A pochi minuti dalla chiusura dei seggi per il Referendum costituzionale sulla riforma della giustizia, dal Municipio III di Roma arriva la polemica. Il capogruppo di Fratelli d'Italia, Manuel Bartolomeo, sui social "denuncia possibili brogli elettorali" e parla anche di "truffa all'ufficio elettorale". La chiave dell'inganno, secondo il consigliere municipale, sarebbe nel rilascio della tessera elettorale, che non sarebbe "adeguatamente regolamentato nei casi di sostituzione per esaurimento degli spazi per i timbri o per deterioramento, mediante esibizione della vecchia tessera, né nei casi di smarrimento o furto, per i quali non viene richiesta la denuncia". In questo modo, dice Bartolomeo, un rappresentante di lista potrebbe "votare più volte, utilizzando deleghe differenti e nuove tessere elettorali". Sotto il video postato sui social, però, qualcuno gli fa notare che non è proprio così.
La denuncia del consigliere di Fratelli d'Italia
Non la denuncia di qualcosa di visto o documentato nella giornata di votazioni di ieri, ma solo la ricostruzione di un possibile escamotage che qualcuno potrebbe utilizzare non solo in questa, ma in tutte le votazioni referendarie, politiche e amministrative. "Credo sia arrivato il momento di regolamentare una volta per tutte questa falla amministrativa – conclude la nota di Bartolomeo -, anche alla luce del fatto che dal 17 marzo è possibile effettuare questa procedura online, ad esempio sul sito del Comune di Roma".
Leggi e regolamenti sull'argomento, però ci sono già, e valgono per tutta Italia. Fra i tanti commenti c'è chi è perplesso e chi lo sfotte: "Stai dando consigli ai delinquenti?", o anche "metti le mani avanti?". Ma risponde anche una dipendente dell'ufficio elettorale della Capitale, che in un commento scrive: "La tessera esce sempre con lo stesso numero di sezione e stesso seggio anche se viene stampata 10 volte.

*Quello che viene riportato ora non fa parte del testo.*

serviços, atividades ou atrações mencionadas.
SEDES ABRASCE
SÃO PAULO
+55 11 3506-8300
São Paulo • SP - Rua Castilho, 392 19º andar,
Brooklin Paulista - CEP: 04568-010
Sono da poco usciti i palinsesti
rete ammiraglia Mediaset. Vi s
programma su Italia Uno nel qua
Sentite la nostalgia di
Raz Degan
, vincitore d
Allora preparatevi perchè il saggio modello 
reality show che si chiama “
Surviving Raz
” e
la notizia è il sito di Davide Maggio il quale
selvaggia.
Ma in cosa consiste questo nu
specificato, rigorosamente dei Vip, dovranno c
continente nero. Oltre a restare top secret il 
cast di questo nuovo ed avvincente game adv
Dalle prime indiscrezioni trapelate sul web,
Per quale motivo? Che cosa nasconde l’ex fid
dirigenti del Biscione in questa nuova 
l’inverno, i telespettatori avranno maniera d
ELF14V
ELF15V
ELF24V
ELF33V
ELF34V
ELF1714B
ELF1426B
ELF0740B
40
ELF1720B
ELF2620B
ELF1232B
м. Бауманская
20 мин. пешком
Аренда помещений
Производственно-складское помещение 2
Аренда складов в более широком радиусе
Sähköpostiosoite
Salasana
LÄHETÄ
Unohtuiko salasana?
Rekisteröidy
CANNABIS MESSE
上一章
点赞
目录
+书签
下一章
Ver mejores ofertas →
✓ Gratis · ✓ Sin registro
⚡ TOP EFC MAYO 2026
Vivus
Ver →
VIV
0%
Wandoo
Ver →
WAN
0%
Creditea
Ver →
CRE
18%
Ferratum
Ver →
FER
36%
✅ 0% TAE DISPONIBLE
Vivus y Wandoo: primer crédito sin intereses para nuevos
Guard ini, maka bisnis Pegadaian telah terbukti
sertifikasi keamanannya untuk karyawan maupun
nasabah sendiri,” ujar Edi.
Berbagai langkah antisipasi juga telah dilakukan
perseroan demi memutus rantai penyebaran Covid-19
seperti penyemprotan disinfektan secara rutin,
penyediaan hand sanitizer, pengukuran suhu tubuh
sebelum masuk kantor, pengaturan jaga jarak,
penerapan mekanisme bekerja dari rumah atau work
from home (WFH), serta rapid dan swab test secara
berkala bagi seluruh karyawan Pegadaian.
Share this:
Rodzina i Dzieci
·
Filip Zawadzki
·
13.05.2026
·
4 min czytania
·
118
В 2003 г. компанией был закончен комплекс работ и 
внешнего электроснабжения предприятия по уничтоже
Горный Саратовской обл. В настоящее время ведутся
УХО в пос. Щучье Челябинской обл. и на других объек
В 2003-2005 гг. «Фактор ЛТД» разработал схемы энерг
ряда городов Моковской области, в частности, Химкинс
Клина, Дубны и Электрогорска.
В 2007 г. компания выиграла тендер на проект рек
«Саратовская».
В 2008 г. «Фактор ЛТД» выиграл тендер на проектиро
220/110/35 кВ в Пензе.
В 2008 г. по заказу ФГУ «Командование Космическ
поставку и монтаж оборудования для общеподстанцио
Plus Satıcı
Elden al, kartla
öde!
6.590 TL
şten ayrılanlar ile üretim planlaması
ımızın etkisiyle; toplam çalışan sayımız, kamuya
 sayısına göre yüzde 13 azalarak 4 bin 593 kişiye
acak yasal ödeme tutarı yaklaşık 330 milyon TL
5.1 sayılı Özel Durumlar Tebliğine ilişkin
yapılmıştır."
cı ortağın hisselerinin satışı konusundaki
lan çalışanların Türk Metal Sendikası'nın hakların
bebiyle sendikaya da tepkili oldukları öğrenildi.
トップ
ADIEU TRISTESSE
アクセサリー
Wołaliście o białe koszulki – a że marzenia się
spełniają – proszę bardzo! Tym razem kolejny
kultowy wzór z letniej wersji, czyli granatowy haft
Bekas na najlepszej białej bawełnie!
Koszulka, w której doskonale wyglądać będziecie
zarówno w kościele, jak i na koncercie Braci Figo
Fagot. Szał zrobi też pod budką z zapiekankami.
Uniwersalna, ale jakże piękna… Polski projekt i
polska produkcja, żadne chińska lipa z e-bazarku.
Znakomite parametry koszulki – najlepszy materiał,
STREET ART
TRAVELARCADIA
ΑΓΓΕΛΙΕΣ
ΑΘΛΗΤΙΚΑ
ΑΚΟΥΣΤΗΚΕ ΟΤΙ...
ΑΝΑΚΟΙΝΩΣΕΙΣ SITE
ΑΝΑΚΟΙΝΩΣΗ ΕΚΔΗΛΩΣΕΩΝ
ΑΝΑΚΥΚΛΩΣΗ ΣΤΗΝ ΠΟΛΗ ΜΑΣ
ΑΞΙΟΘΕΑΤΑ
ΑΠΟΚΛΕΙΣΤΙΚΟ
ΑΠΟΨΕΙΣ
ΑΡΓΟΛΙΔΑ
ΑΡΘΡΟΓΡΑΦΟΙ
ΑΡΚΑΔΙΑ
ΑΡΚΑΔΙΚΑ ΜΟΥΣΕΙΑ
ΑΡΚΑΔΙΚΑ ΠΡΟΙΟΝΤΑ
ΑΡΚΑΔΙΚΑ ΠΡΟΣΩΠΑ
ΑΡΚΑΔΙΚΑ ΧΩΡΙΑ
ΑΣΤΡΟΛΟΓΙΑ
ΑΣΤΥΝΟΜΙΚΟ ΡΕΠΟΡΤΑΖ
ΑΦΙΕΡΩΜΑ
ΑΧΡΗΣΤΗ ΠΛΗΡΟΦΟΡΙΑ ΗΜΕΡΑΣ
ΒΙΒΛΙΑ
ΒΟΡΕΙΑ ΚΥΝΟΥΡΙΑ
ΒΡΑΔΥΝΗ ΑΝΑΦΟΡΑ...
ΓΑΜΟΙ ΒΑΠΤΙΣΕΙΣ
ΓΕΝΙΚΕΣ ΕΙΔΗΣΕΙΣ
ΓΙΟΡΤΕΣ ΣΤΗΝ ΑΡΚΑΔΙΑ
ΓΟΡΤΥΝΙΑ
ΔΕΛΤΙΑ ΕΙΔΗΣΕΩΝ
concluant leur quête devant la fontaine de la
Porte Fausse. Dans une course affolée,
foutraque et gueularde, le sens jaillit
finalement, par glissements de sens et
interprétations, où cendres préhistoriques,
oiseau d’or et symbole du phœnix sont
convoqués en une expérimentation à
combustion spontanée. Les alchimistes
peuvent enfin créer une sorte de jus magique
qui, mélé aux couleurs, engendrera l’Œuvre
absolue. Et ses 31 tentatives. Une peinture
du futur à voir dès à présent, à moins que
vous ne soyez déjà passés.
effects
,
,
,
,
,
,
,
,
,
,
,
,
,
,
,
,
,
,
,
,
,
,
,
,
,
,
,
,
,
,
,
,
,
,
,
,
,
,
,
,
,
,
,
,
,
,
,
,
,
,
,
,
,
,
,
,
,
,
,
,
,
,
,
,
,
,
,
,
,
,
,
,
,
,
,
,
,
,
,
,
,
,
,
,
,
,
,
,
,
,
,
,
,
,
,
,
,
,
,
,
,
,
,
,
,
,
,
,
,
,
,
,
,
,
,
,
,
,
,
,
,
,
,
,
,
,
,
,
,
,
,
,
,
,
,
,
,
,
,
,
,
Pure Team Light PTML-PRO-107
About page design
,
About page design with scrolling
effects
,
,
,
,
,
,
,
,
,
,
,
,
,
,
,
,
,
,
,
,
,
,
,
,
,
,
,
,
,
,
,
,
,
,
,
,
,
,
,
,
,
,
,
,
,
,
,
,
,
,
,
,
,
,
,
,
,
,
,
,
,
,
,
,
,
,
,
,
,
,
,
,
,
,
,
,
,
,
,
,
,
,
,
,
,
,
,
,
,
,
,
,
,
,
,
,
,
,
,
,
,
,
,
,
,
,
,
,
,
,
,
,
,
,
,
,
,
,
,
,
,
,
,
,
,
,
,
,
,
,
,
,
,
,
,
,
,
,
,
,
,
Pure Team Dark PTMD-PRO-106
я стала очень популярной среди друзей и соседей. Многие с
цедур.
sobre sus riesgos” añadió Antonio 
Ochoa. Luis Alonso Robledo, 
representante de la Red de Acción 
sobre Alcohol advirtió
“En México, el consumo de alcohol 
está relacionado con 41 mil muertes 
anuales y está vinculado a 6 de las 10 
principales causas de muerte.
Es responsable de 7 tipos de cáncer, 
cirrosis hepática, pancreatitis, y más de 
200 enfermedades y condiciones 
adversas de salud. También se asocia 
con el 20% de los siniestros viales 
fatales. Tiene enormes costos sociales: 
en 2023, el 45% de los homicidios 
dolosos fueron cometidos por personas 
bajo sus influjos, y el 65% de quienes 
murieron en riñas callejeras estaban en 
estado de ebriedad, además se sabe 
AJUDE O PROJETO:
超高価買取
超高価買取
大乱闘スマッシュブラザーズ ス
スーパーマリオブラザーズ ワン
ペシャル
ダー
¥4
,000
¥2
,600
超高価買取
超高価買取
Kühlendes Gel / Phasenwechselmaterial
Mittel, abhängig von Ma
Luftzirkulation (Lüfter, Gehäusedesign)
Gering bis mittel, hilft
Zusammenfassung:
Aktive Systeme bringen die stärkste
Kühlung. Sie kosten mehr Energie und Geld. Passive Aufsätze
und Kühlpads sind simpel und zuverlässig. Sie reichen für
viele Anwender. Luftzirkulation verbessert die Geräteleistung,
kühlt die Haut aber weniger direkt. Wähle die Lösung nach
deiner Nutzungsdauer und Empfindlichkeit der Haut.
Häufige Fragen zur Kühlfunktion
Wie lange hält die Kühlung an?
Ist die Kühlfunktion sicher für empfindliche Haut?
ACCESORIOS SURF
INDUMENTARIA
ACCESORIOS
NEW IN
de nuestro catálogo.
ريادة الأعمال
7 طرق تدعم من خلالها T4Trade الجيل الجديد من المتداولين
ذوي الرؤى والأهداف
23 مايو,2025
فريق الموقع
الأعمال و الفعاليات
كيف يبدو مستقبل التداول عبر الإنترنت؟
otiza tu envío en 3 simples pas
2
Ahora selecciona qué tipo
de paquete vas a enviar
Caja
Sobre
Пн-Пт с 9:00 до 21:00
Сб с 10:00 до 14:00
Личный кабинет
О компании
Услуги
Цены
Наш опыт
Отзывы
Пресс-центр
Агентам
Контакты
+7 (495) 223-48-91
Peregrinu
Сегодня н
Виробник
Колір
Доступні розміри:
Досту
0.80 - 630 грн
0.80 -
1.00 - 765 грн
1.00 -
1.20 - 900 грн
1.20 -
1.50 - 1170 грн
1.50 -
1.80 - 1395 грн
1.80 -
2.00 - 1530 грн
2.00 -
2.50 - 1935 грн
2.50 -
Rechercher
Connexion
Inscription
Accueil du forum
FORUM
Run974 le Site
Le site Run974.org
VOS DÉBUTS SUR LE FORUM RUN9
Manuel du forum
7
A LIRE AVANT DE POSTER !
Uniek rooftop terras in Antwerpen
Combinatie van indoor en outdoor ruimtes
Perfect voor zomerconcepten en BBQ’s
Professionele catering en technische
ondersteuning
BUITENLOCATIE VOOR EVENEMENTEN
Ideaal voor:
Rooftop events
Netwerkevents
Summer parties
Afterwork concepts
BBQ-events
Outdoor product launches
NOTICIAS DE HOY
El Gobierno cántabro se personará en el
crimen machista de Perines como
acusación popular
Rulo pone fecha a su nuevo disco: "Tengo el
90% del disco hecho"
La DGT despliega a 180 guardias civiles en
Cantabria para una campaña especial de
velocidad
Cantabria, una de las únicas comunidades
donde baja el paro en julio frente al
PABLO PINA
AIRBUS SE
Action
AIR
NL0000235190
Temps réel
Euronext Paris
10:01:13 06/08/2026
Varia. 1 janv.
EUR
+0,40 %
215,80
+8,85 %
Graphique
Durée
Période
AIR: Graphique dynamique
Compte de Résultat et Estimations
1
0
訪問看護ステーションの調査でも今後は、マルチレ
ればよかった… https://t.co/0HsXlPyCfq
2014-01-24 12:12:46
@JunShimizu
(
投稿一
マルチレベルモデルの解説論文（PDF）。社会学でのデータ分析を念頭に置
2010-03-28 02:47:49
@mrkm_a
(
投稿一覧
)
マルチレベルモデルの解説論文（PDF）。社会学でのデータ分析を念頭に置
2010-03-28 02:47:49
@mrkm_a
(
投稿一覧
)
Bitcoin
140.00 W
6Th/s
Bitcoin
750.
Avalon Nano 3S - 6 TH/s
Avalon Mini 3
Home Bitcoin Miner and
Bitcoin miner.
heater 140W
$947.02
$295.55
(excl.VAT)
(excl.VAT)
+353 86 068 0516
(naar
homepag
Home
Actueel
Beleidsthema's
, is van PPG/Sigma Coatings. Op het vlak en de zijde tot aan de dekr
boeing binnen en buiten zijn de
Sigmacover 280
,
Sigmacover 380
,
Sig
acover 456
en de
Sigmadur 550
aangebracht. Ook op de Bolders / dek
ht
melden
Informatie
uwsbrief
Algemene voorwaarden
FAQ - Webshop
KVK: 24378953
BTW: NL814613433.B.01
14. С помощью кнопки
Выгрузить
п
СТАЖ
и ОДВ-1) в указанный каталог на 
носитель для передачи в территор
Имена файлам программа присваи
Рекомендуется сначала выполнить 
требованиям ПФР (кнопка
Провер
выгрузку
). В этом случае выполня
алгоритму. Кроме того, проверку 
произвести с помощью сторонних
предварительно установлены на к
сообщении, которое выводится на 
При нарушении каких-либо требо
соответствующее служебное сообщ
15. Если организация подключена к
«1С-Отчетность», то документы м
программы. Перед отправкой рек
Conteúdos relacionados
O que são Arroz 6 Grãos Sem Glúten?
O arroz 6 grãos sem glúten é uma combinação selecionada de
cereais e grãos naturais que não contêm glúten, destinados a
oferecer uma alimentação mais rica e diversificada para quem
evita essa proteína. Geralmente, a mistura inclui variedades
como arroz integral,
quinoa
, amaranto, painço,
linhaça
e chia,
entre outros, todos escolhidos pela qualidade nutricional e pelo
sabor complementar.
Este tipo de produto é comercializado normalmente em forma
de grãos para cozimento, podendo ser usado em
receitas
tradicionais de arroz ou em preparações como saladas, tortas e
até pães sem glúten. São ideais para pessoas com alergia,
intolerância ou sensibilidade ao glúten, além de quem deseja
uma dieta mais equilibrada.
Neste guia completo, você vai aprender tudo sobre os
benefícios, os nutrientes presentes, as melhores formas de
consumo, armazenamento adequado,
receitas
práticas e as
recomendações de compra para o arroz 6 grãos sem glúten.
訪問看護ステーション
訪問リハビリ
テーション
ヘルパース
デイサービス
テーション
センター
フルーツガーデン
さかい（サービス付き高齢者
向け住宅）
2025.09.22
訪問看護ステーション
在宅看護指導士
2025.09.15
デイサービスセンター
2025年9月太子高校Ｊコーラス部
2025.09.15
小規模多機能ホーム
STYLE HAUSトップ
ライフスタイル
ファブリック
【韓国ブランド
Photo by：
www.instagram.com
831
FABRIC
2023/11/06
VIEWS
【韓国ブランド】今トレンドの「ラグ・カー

Inoltre ci sono le liste ai seggi dove ci sono i nomi dei votanti e se non sei nella lista non vieni ammesso al voto". Per quanto riguarda i rappresentanti di lista, ruolo per cui si sono candidati molti fuori sede così da esprimere il loro diritto di voto nella città in cui vivono ma non sono residenti, "se vuoi votare in una sezione che non è la tua è a discrezione del presidente del seggio che può inserirti nell'elenco aggiunto". Oltre alla discrezionalità del presidente, "se vieni inserito lì al tuo seggio di appartenenza viene data comunicazione tramite fonogramma o tramite le cabine e quindi non puoi votare in nessun altro seggio perché risulti già votante".
Cosa si rischia provando a votare più volte?
Nel caso in cui dovessero mancare comunicazioni tempestive, però, sul piano teorico questo broglio potrebbe concretizzarsi e nella pratica si sono verificati casi negli ultimi anni. Questo però in elezioni amministrative – come a Reggio Calabria nel 2020 – dove poche decine di voti possono contare molto e dove i brogli assumono contorni ancora più gravi, ad esempio con sostituzioni di persona o voti da parte di defunti. Al momento della consegna dei registri in Prefettura, quando gli elenchi elettorali vengono analizzati, emergono le doppie firme. Inoltre l'emissione ravvicinata di più tessere, soprattutto a ridosso di una votazione, da parte dell'anagrafe fa scattare controlli.
Da sottolineare, inoltre, che la legge è molto severa a riguardo. Qualora qualcuno venisse sorpreso a mettere in atto il broglio illustrato da Bartolomeo, potrebbe essere accusato di vari reati: voto plurimo, falso ideologico in atto pubblico per aver dichiarato di aver perso la tessera elettorale, truffa aggravata ai danni dello Stato e abuso della funzione, se si è rappresentanti di lista. Tradotto in pena sono vari anni di carcere, multe salatissime e anche interdizione dai pubblici uffici.